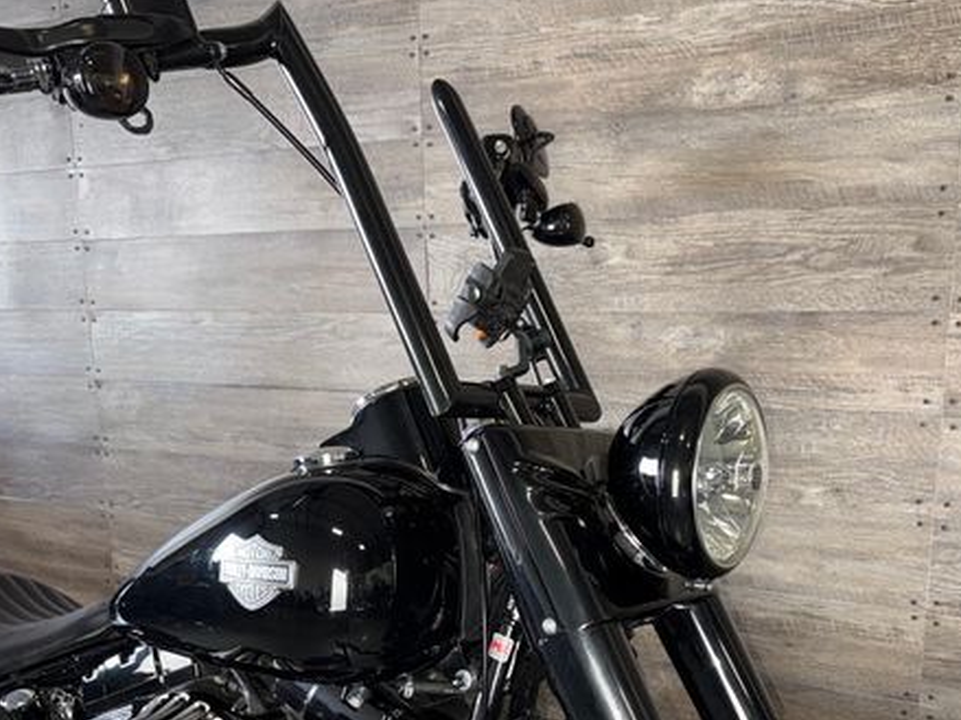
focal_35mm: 35
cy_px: 514
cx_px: 574
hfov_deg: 52.3
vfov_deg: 39.9
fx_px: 971
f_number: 1.78
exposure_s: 1/30
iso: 64
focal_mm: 6.76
++++++++
▸ Brief
The full text of the data above, exact and without pictures, is what to return.

▸ Your solution
focal_35mm: 35
cy_px: 514
cx_px: 574
hfov_deg: 52.3
vfov_deg: 39.9
fx_px: 971
f_number: 1.78
exposure_s: 1/30
iso: 64
focal_mm: 6.76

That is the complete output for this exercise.